El pastor, que es un ser superior por su inteligencia y su posición en la jerarquía de los seres vivos (o eso nos cuentan), sabe que por si solo no puede controlar a toda su grey y echa mano de otros seres, inteligentes aunque no tanto como él, que actúan eficazmente para evitar cualquier desmán en el rebaño. Los perros son al rebaño como la policía al Gobierno: cuidan el perímetro oblongo donde se concentra el grupo y no quitan ojo a las ovejas negras… que no son siempre negras. Pero ya se me entiende. Los perros son los mejores amigos del pastor y sus más concienzudos colaboradores a la hora de mantener a todas a raya. Siguiendo con la metáfora, podría añadir que el propósito final del pastor no es procurar el bienestar de las ovejas, sino tratar de que durante el invierno les crezca un tupido manto de lana. En primavera vendrá el esquilado, que es como la “declaración de hacienda” del ganado lanar. Churras o merinas. Da igual: unas producen leche; las otras, lana. Y todas, carne.
El pastor bucólico entretenía sus ocios tocando el caramillo o la dulzaina.
Como le iba bien el negocio había contratado a diecisiete pastores subalternos que mantenían a sus rebaños pastando en otras tantas dehesas imaginarias, cuyos confines eran ahora celosamente guardados por los fieles canes. Esto, sin embargo, no siempre había sido así. Antaño los ganados eran trashumantes y las ovejas del norte bajaban al sur, las del sur iban al norte, las de levante a poniente y viceversa. Pero ocurrió que un mal día la peste comenzó a diezmarlas y el Pastor Jefe hubo de recurrir a sus adláteres para controlar la epidemia. Morían como chinches ¿Qué hacer? ¿Cómo evitar la hecatombe?
Reunió a los gurús de la tribu y les expuso el problema. Tras arduas deliberaciones decidieron que lo mejor era estabular a las ovejas, aislarlas para evitar que se contagiaran las unas a las otras. Pasaron los meses y unos brujos del septentrión elaboraron unas pócimas con que combatir la enfermedad. Allá en el norte también la padecían; pero no sólo allí, sino también en el resto de los puntos cardinales. Pasadas las semanas y los meses, el rebaño, incómodo, empezaba a reclamar aire y libertad e incluso algunas de las ovejas (las negras) empezaron a expresar sus dudas sobre el origen y “propósito” de la epidemia. El Pastor General se vio obligado a darles algo más de forraje (al menos eso prometió) e incluso autorizó que las ovejas se movieran un poco de redil a redil, pero “dentro de un orden”. Por fin, los brujos, artífices de las pócimas, llegaron a un acuerdo con los mercaderes para vender sus remedios mágicos, que fueron administrados poquito a poco a los abnegados cuadrúpedos, que los recibieron como si fueran el “bálsamo de fierabrás”, confiados en que con el remedio recobrarían su “libertad”.
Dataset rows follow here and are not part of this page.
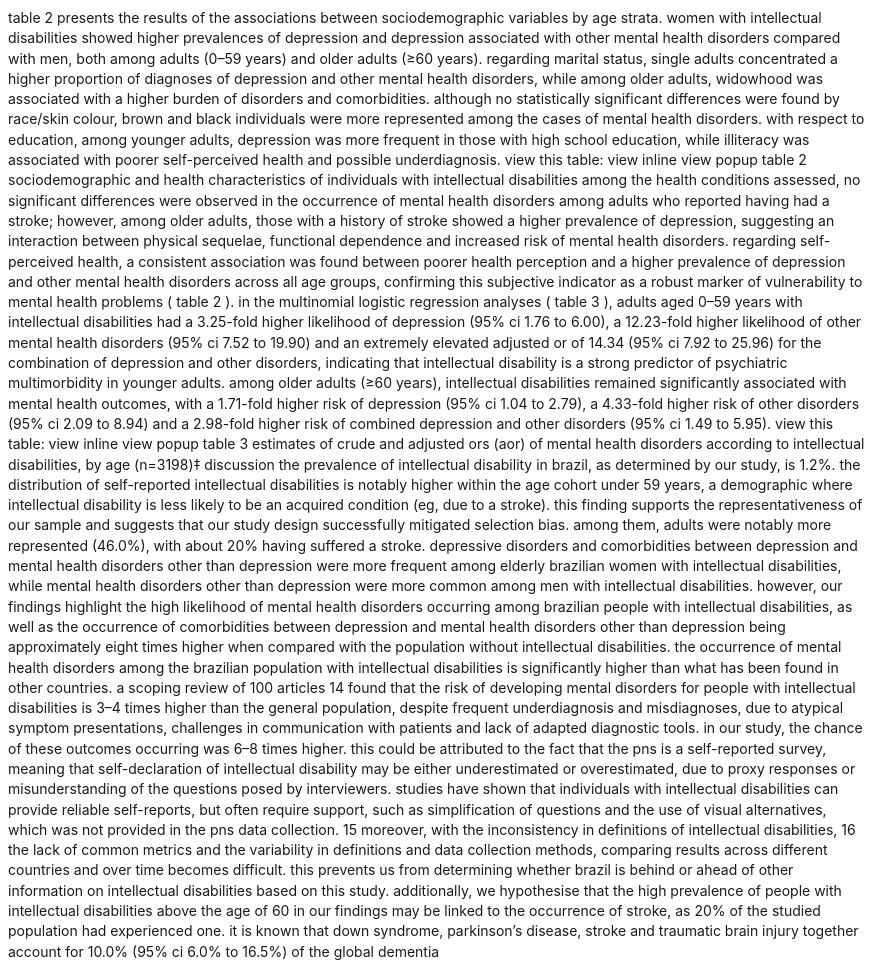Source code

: table 2 presents the results of the associations between sociodemographic variables by age strata. women with intellectual disabilities showed higher prevalences of depression and depression associated with other mental health disorders compared with men, both among adults (0–59 years) and older adults (≥60 years). regarding marital status, single adults concentrated a higher proportion of diagnoses of depression and other mental health disorders, while among older adults, widowhood was associated with a higher burden of disorders and comorbidities. although no statistically significant differences were found by race/skin colour, brown and black individuals were more represented among the cases of mental health disorders. with respect to education, among younger adults, depression was more frequent in those with high school education, while illiteracy was associated with poorer self-perceived health and possible underdiagnosis. view this table: view inline view popup table 2 sociodemographic and health characteristics of individuals with intellectual disabilities among the health conditions assessed, no significant differences were observed in the occurrence of mental health disorders among adults who reported having had a stroke; however, among older adults, those with a history of stroke showed a higher prevalence of depression, suggesting an interaction between physical sequelae, functional dependence and increased risk of mental health disorders. regarding self-perceived health, a consistent association was found between poorer health perception and a higher prevalence of depression and other mental health disorders across all age groups, confirming this subjective indicator as a robust marker of vulnerability to mental health problems ( table 2 ). in the multinomial logistic regression analyses ( table 3 ), adults aged 0–59 years with intellectual disabilities had a 3.25-fold higher likelihood of depression (95% ci 1.76 to 6.00), a 12.23-fold higher likelihood of other mental health disorders (95% ci 7.52 to 19.90) and an extremely elevated adjusted or of 14.34 (95% ci 7.92 to 25.96) for the combination of depression and other disorders, indicating that intellectual disability is a strong predictor of psychiatric multimorbidity in younger adults. among older adults (≥60 years), intellectual disabilities remained significantly associated with mental health outcomes, with a 1.71-fold higher risk of depression (95% ci 1.04 to 2.79), a 4.33-fold higher risk of other disorders (95% ci 2.09 to 8.94) and a 2.98-fold higher risk of combined depression and other disorders (95% ci 1.49 to 5.95). view this table: view inline view popup table 3 estimates of crude and adjusted ors (aor) of mental health disorders according to intellectual disabilities, by age (n=3198)‡ discussion the prevalence of intellectual disability in brazil, as determined by our study, is 1.2%. the distribution of self-reported intellectual disabilities is notably higher within the age cohort under 59 years, a demographic where intellectual disability is less likely to be an acquired condition (eg, due to a stroke). this finding supports the representativeness of our sample and suggests that our study design successfully mitigated selection bias. among them, adults were notably more represented (46.0%), with about 20% having suffered a stroke. depressive disorders and comorbidities between depression and mental health disorders other than depression were more frequent among elderly brazilian women with intellectual disabilities, while mental health disorders other than depression were more common among men with intellectual disabilities. however, our findings highlight the high likelihood of mental health disorders occurring among brazilian people with intellectual disabilities, as well as the occurrence of comorbidities between depression and mental health disorders other than depression being approximately eight times higher when compared with the population without intellectual disabilities. the occurrence of mental health disorders among the brazilian population with intellectual disabilities is significantly higher than what has been found in other countries. a scoping review of 100 articles 14 found that the risk of developing mental disorders for people with intellectual disabilities is 3–4 times higher than the general population, despite frequent underdiagnosis and misdiagnoses, due to atypical symptom presentations, challenges in communication with patients and lack of adapted diagnostic tools. in our study, the chance of these outcomes occurring was 6–8 times higher. this could be attributed to the fact that the pns is a self-reported survey, meaning that self-declaration of intellectual disability may be either underestimated or overestimated, due to proxy responses or misunderstanding of the questions posed by interviewers. studies have shown that individuals with intellectual disabilities can provide reliable self-reports, but often require support, such as simplification of questions and the use of visual alternatives, which was not provided in the pns data collection. 15 moreover, with the inconsistency in definitions of intellectual disabilities, 16 the lack of common metrics and the variability in definitions and data collection methods, comparing results across different countries and over time becomes difficult. this prevents us from determining whether brazil is behind or ahead of other information on intellectual disabilities based on this study. additionally, we hypothesise that the high prevalence of people with intellectual disabilities above the age of 60 in our findings may be linked to the occurrence of stroke, as 20% of the studied population had experienced one. it is known that down syndrome, parkinson’s disease, stroke and traumatic brain injury together account for 10.0% (95% ci 6.0% to 16.5%) of the global dementia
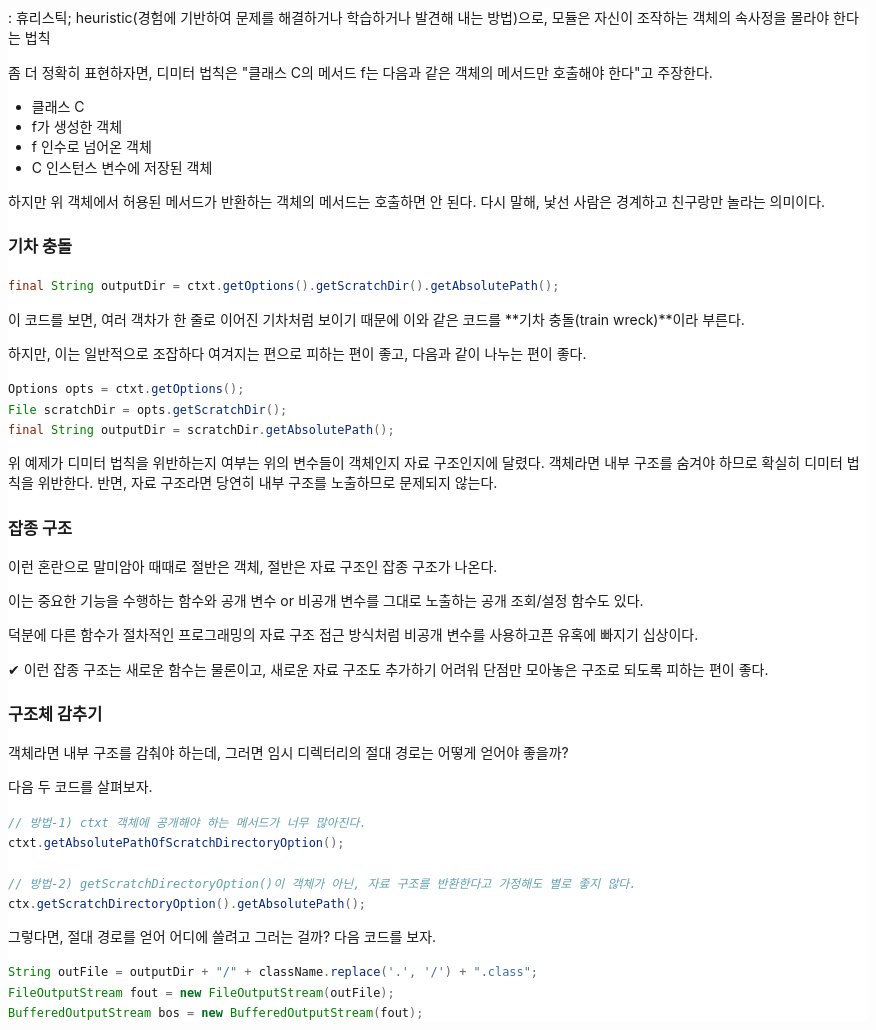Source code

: : 휴리스틱; heuristic(경험에 기반하여 문제를 해결하거나 학습하거나 발견해 내는 방법)으로, 모듈은 자신이 조작하는 객체의 속사정을 몰라야 한다는 법칙

좀 더 정확히 표현하자면, 디미터 법칙은 "클래스 C의 메서드 f는 다음과 같은 객체의 메서드만 호출해야 한다"고 주장한다.

- 클래스 C
- f가 생성한 객체
- f 인수로 넘어온 객체
- C 인스턴스 변수에 저장된 객체

하지만 위 객체에서 허용된 메서드가 반환하는 객체의 메서드는 호출하면 안 된다. 다시 말해, 낯선 사람은 경계하고 친구랑만 놀라는 의미이다.

### 기차 충돌

```java
final String outputDir = ctxt.getOptions().getScratchDir().getAbsolutePath();
```

이 코드를 보면, 여러 객차가 한 줄로 이어진 기차처럼 보이기 때문에 이와 같은 코드를 **기차 충돌(train wreck)**이라 부른다.

하지만, 이는 일반적으로 조잡하다 여겨지는 편으로 피하는 편이 좋고, 다음과 같이 나누는 편이 좋다.

```java
Options opts = ctxt.getOptions();
File scratchDir = opts.getScratchDir();
final String outputDir = scratchDir.getAbsolutePath();
```

위 예제가 디미터 법칙을 위반하는지 여부는 위의 변수들이 객체인지 자료 구조인지에 달렸다. 객체라면 내부 구조를 숨겨야 하므로 확실히 디미터 법칙을 위반한다. 반면, 자료 구조라면 당연히 내부 구조를 노출하므로 문제되지 않는다.

### 잡종 구조

이런 혼란으로 말미암아 때때로 절반은 객체, 절반은 자료 구조인 잡종 구조가 나온다.

이는 중요한 기능을 수행하는 함수와 공개 변수 or 비공개 변수를 그대로 노출하는 공개 조회/설정 함수도 있다.

덕분에 다른 함수가 절차적인 프로그래밍의 자료 구조 접근 방식처럼 비공개 변수를 사용하고픈 유혹에 빠지기 십상이다.

✔ 이런 잡종 구조는 새로운 함수는 물론이고, 새로운 자료 구조도 추가하기 어려워 단점만 모아놓은 구조로 되도록 피하는 편이 좋다.

### 구조체 감추기

객체라면 내부 구조를 감춰야 하는데, 그러면 임시 디렉터리의 절대 경로는 어떻게 얻어야 좋을까?

다음 두 코드를 살펴보자.

```java
// 방법-1) ctxt 객체에 공개해야 하는 메서드가 너무 많아진다.
ctxt.getAbsolutePathOfScratchDirectoryOption();

// 방법-2) getScratchDirectoryOption()이 객체가 아닌, 자료 구조를 반환한다고 가정해도 별로 좋지 않다.
ctx.getScratchDirectoryOption().getAbsolutePath();
```

그렇다면, 절대 경로를 얻어 어디에 쓸려고 그러는 걸까? 다음 코드를 보자.

```java
String outFile = outputDir + "/" + className.replace('.', '/') + ".class"; 
FileOutputStream fout = new FileOutputStream(outFile); 
BufferedOutputStream bos = new BufferedOutputStream(fout);
```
También en esto expresaron “las de siempre” sus dudas, mas fueron acalladas por un balido general. El pastor del cuento se llamaba Monipodio. Era también una oveja, aunque de mayor tamaño e imponía mucho. Regentaba un célebre patio del que ya habló Cervantes. Y a pesar de que ni aquel año –el Año de la Peste- ni los que lo siguieron, se libraron las ovejas de ser trasquiladas, muchas de ellas admiraban a Monipodio y se deleitaban con las melodías de dulzaina que acompañaban a una salmodia que era siempre la misma:
“Lo hacemos todo por vuestro bien: Pronto no tendréis nada, pero seréis felices”.